▶ _The input_:
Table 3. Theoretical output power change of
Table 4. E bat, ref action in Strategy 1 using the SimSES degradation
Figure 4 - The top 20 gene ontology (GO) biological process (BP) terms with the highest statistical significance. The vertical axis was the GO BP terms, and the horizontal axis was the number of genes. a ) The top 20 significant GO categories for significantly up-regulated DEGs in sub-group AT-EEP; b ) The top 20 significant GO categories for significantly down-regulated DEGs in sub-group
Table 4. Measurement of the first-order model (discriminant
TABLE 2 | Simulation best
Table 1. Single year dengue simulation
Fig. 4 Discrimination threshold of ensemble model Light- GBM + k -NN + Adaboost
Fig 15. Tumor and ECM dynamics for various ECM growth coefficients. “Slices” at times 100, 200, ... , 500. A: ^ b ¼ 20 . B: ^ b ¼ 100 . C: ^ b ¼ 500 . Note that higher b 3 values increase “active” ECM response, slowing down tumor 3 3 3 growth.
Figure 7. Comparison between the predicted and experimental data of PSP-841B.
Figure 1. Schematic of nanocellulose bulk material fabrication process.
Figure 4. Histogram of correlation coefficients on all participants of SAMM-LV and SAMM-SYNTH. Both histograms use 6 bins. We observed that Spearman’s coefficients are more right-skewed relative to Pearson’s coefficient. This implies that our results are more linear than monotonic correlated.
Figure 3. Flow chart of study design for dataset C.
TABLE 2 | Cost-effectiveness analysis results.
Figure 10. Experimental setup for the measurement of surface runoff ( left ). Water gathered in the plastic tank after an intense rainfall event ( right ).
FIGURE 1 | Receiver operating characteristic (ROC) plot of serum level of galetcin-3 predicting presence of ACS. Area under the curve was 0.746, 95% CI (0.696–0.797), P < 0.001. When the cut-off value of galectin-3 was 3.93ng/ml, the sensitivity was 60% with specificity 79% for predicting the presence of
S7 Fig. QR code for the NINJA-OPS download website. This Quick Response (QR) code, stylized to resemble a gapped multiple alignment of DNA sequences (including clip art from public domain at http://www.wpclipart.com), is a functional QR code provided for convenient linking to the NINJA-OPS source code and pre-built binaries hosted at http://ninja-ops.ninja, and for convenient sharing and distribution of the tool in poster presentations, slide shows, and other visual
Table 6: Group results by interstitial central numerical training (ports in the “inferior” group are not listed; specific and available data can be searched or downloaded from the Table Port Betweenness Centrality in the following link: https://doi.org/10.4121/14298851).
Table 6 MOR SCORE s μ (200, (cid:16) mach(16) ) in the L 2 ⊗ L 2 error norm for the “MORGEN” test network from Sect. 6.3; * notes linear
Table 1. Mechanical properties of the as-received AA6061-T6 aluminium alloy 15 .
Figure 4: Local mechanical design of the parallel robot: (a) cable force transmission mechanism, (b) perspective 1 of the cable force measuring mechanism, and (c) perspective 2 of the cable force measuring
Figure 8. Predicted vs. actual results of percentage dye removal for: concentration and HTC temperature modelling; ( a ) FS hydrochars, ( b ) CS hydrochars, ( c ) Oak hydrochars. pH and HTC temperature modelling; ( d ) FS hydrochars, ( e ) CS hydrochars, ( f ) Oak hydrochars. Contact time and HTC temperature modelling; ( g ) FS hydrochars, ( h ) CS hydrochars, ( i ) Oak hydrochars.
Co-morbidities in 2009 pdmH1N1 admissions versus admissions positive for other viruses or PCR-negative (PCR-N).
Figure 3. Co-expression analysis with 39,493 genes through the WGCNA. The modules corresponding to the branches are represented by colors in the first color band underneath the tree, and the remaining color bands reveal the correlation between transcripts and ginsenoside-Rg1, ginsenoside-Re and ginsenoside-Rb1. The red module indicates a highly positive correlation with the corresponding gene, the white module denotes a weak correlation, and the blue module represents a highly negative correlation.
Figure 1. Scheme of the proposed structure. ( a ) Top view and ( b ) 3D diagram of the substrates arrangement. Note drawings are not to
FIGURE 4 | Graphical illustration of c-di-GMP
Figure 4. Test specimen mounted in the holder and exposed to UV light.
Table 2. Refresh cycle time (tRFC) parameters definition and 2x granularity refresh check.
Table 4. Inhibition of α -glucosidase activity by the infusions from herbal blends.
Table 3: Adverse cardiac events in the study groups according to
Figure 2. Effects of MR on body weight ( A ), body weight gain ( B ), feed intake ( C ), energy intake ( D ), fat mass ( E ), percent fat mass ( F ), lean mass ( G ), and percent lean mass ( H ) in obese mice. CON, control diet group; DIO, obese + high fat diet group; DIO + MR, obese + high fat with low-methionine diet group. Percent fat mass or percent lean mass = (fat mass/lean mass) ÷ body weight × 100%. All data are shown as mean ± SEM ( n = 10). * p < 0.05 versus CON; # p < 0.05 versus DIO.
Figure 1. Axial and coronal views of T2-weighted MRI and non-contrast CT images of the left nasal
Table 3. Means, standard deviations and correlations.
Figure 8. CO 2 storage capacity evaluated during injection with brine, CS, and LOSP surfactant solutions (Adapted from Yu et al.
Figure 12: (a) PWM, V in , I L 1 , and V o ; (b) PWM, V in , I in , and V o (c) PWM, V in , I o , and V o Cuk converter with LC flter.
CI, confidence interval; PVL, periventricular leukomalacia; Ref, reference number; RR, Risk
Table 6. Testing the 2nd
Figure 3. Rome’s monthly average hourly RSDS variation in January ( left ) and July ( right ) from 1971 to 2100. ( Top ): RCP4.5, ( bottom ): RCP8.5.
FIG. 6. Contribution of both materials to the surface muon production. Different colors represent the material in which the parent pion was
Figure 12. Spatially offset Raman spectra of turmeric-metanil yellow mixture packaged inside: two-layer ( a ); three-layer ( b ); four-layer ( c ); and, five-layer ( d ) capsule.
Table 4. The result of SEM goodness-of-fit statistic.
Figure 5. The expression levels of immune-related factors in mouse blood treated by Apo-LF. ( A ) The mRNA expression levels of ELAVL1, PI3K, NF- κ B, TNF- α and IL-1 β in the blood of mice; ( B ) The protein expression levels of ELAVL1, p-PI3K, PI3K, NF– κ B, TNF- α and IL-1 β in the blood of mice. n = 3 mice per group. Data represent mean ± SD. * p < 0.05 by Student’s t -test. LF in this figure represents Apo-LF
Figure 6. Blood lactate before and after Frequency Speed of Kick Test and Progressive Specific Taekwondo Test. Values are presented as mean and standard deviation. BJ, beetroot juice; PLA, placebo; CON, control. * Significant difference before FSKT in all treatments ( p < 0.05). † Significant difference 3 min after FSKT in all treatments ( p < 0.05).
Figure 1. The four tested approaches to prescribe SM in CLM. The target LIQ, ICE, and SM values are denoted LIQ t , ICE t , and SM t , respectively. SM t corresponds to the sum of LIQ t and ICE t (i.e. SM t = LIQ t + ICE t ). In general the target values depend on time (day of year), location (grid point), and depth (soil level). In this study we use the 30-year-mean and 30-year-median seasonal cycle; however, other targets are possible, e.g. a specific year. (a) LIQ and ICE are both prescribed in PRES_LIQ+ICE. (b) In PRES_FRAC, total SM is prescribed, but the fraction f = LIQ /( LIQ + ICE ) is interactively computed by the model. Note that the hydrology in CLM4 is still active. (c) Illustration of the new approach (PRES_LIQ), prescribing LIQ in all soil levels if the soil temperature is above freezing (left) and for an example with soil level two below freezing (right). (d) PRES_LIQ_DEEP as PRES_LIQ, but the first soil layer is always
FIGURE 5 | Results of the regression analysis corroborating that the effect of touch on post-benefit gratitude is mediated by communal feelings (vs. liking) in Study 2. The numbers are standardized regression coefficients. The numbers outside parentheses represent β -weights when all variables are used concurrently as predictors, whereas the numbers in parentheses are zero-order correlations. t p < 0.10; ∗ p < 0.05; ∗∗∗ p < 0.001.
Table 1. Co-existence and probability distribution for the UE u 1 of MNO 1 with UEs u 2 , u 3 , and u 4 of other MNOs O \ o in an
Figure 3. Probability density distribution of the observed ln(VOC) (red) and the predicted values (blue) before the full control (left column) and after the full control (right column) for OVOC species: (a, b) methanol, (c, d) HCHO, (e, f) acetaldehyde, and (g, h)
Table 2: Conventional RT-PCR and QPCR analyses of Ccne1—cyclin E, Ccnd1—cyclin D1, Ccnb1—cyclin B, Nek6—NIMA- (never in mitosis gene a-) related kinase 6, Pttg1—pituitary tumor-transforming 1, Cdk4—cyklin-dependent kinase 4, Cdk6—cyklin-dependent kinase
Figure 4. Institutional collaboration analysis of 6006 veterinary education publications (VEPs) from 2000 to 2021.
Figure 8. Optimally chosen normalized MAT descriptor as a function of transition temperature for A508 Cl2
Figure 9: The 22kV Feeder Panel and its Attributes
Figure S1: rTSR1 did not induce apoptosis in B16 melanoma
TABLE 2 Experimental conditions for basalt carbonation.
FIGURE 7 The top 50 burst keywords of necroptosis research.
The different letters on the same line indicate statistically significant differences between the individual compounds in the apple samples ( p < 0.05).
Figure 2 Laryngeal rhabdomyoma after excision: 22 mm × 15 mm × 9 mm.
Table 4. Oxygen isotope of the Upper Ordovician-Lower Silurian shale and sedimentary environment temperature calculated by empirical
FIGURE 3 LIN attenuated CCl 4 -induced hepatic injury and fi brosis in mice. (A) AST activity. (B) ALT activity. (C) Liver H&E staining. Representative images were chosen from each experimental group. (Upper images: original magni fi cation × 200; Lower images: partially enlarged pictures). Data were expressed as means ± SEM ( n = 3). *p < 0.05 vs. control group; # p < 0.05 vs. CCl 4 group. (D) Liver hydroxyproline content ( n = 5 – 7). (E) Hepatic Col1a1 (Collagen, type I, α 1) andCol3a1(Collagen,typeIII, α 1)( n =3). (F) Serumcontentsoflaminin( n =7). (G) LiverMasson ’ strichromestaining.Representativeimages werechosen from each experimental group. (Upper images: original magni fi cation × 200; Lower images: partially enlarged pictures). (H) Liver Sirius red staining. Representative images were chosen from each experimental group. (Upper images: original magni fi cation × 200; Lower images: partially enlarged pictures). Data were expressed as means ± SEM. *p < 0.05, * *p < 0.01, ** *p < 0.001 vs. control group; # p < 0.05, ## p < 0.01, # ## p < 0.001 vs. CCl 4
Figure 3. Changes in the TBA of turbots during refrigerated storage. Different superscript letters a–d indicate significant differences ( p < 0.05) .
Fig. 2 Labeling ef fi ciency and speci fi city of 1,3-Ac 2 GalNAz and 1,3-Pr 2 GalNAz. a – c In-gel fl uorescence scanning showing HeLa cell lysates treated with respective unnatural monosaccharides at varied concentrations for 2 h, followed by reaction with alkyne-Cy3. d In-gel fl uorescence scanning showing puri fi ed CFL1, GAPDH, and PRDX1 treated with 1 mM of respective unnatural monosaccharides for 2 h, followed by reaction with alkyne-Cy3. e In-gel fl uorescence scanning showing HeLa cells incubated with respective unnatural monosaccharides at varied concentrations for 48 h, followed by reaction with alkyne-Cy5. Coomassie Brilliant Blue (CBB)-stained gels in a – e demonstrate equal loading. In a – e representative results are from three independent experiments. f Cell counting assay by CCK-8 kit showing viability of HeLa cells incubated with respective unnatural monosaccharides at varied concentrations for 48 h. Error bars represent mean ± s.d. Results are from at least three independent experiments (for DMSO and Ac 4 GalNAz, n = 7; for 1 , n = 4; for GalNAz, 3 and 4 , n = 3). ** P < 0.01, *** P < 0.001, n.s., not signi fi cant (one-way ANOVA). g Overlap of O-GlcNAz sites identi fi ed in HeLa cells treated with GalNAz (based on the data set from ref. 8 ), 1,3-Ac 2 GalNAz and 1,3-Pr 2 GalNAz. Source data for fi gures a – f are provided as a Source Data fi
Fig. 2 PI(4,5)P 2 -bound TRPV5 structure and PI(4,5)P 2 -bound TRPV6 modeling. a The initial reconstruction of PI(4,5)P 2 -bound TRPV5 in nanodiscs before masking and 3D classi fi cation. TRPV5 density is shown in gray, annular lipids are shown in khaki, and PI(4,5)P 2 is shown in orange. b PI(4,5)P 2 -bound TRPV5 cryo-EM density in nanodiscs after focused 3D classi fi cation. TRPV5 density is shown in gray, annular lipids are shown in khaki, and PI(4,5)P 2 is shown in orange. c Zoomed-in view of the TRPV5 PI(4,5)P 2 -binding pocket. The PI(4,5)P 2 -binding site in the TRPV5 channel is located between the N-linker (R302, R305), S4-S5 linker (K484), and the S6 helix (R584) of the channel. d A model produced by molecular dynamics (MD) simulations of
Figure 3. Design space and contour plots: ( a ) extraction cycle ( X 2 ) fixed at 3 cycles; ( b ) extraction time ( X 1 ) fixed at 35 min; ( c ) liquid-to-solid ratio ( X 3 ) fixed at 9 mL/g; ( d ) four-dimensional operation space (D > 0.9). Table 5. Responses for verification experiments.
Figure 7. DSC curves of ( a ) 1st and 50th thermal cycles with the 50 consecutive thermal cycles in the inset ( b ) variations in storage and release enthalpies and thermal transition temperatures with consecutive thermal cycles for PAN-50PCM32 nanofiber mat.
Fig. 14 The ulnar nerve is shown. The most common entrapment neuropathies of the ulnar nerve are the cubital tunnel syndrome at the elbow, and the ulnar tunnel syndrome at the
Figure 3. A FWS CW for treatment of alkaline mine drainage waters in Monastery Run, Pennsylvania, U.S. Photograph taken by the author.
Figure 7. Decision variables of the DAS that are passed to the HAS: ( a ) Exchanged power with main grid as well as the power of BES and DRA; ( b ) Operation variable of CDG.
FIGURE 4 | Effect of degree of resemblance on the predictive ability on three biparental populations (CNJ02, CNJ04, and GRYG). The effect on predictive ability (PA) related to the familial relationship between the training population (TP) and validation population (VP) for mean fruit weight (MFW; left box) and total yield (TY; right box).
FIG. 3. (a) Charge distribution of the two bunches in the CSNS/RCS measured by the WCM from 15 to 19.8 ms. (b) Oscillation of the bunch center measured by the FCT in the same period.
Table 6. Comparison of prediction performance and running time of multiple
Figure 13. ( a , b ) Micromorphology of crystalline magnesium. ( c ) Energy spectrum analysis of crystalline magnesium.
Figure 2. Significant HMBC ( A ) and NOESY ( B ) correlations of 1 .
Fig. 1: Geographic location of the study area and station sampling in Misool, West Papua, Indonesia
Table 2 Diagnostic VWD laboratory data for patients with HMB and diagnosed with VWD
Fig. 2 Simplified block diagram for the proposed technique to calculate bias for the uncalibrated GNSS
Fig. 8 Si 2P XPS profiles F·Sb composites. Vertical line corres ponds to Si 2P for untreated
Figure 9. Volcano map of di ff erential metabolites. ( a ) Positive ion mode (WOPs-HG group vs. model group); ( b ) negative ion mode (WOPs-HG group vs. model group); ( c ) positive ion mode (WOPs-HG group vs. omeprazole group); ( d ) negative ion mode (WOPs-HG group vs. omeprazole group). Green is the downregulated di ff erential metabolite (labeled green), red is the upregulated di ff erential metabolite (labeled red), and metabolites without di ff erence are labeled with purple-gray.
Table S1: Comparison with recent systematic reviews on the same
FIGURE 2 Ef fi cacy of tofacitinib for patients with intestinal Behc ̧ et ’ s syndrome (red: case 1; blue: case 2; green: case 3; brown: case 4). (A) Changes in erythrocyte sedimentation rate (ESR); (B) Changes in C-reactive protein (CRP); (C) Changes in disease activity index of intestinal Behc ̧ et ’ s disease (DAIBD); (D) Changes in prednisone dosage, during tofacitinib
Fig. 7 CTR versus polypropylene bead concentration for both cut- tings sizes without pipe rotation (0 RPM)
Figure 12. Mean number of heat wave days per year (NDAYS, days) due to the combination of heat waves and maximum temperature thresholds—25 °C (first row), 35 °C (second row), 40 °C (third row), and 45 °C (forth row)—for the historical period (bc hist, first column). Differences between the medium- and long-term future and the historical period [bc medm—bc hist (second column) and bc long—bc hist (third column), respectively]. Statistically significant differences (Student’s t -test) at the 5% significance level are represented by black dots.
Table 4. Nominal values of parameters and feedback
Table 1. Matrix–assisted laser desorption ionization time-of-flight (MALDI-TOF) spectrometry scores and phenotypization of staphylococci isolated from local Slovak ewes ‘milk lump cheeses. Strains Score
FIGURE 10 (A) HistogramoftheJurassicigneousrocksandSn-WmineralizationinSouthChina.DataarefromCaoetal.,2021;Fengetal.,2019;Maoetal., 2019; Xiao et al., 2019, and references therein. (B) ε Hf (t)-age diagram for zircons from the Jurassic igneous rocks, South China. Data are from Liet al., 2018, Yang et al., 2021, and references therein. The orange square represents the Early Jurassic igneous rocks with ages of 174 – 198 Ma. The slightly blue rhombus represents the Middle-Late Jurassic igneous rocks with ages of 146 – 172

▶ _What to work on_: Your answer must be the lines above from the one containing "Table 2. Refresh" to the one containing "Table 3: Adverse", both included, restated word for word.

▶ _Solution_:
Table 2. Refresh cycle time (tRFC) parameters definition and 2x granularity refresh check.
Table 4. Inhibition of α -glucosidase activity by the infusions from herbal blends.
Table 3: Adverse cardiac events in the study groups according to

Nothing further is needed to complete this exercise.